The Medical Expert Panel’s minimum recommended compliance is 4 hours of CPAP sleep per day, 70% or more days. The most effective treatment is 7 or more hours of CPAP use during sleep.
PAP therapy adherence should be objectively monitored by a sleep specialist addressing therapy adherence and efficacy. Printed reports or SD cards (records data on the PAP machine) must be taken to the DOT examiner before a new CDL card can be issued.
It is important to note several important factors for CDL drivers related to OSA:
- FMCSA regulations do not specifically address sleep apnea. Rather, they prescribe that a person with a medical history or clinical diagnosis (obtained from a sleep study) of any condition likely to interfere with their ability to drive safely cannot be medically qualified to operate a commercial motor vehicle (CMV) in interstate commerce. However, once successfully treated, a driver may regain their “medically-qualified-to-drive” status.
- Each State sets its own medical standards for driving a CMV in intrastate commerce so rules can vary from state to state.
- FMCSA has determined that moderate to severe levels of sleep apnea (as diagnosed by a sleep study) interfere with safe driving.

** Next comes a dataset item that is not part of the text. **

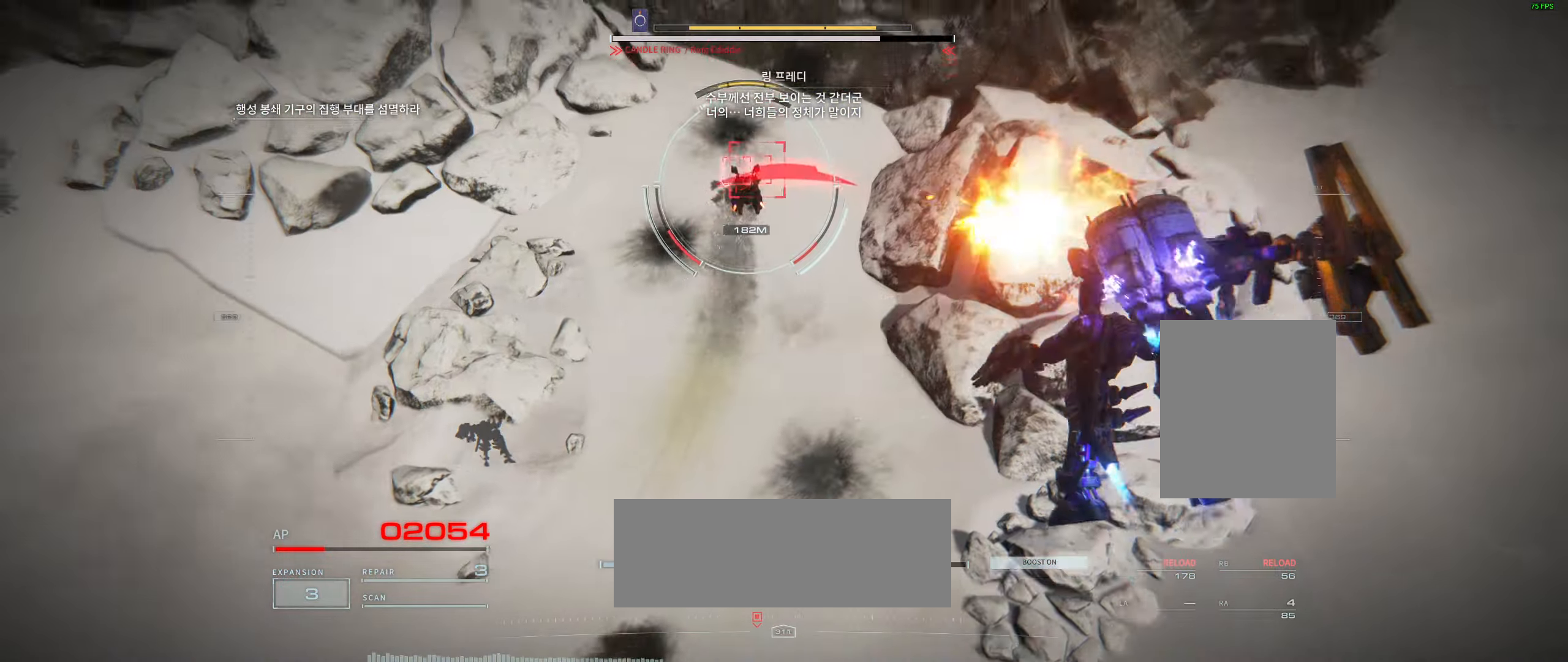
{"buttons": [], "left_stick": "left", "events": [[33, "left_stick", "up-left"], [66, "R2", "down"], [116, "R2", "up"], [116, "left_stick", "left"]]}
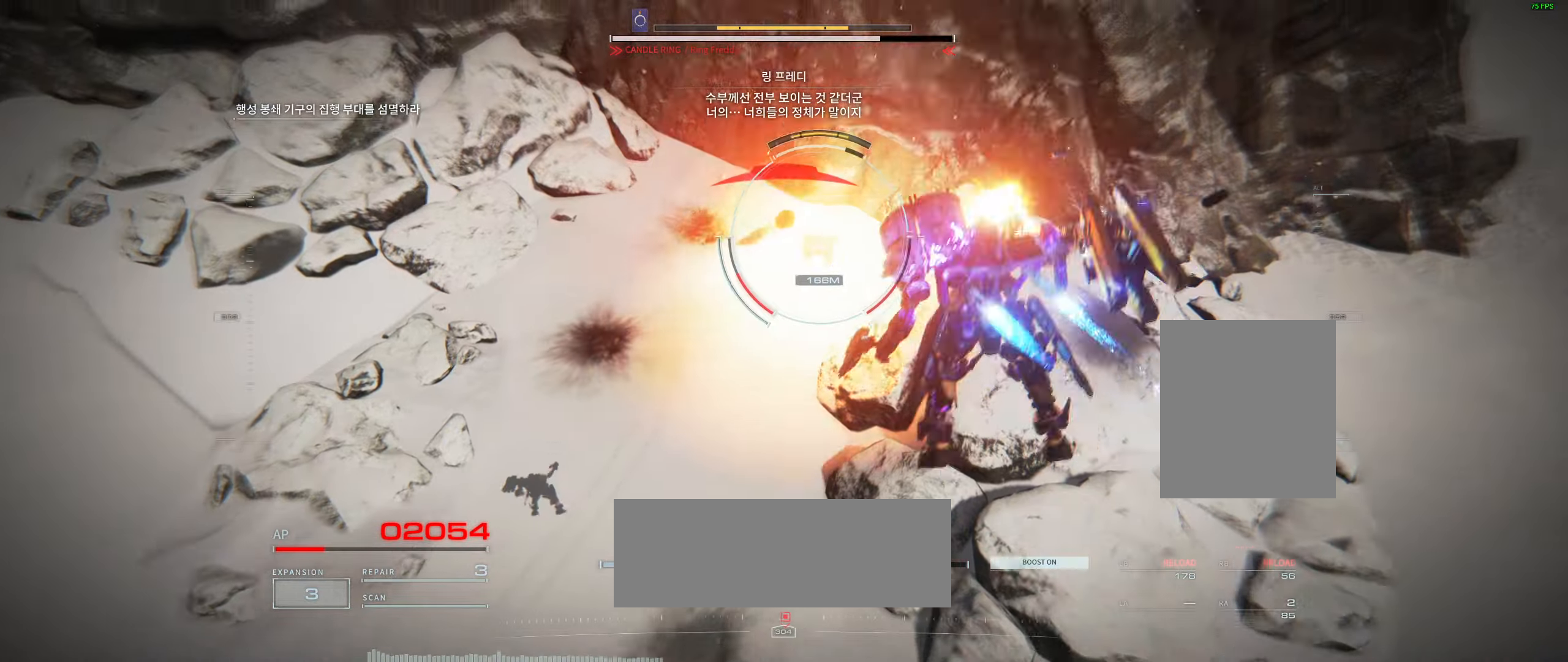
{"buttons": [], "left_stick": "center", "events": [[483, "left_stick", "center"]]}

However, the medical examiner is the determiner of a driver’s medical fitness for duty related to being “successfully treated”.
- Driver’s must comply with doctor recommended treatment options and should not drive if not doing so because they would no longer be considered “successfully treated”.
- FMCSA does not require any specific treatment or equipment in its regulations so there are no CPAP usage report requirements. However, since the medical examiners are responsible for determined if someone with moderate or severe OSA is being successfully treated, they may require them as proof of treatment.
- Lack of specific FMCSA requirements for OSA results in inconsistent qualification decisions for drivers related to medical cards.
Tips for a Restful Night’s Sleep
- Limit electronics and their bright lights – Light from cell phones, laptops, tablets and other electronic devices such as TV, DVD etc. can disrupt sleep. Silence the devices and turn them face down to limit lighting that could disrupt sleep. Stop using them 30 minutes prior to turning in for the night to help calm the mind and prepare it for rest and to help support the body’s natural circadian rhythms.
- Limit how much you eat – A full stomach causes the body to continue to work instead of allowing it to rest. It can also cause discomfort due to gas, bloating or acid reflux that can disrupt sleep as well. It is best not to eat within several hours of reclining for sleep.
- Skip the evening night cap – Alcohol can help people fall asleep but unfortunately it can lead to less restful sleep. Alcohol can worsen existing sleep disorders such as obstructive sleep apnea.
- Maintain a sleep routine – While most people find it difficult to keep a strict sleep schedule, keeping a set routine before bed regardless of the time of day can be helpful.
- Temperature matters – The ideal room temperature for sleep is between 60 and 68 degrees so be sure the room is not too chilly or too hot to promote restful sleep.
- Exercise timing matters – While exercise is important and can help the body be ready to rest, working out too close to bed time can make falling asleep difficult. It is best not to exercise no sooner than two hours before the anticipated bed time.
- Sleep position matters – Finding the right position for sleep matters especially if managing sleep apnea. Avoid lying flat on the back which can cause the jaw and soft tissue to fall to the back of the throat which limits or cuts off the airway. If staying on the back at night is a problem, try sewing a pocket on the pack of pajamas to hold a tennis ball to help avoid back sleeping. Using body pillows or sleeping wedges can also help limit back sleeping as well.
- Get the right number of hours – Although everyone needs a different amount of restful sleep, the average adult needs seven to nine hours per day. To get that many hours, be sure to allow enough time to wind down and become ready for sleep so that you can enter the deep and reparative stages of sleep quickly.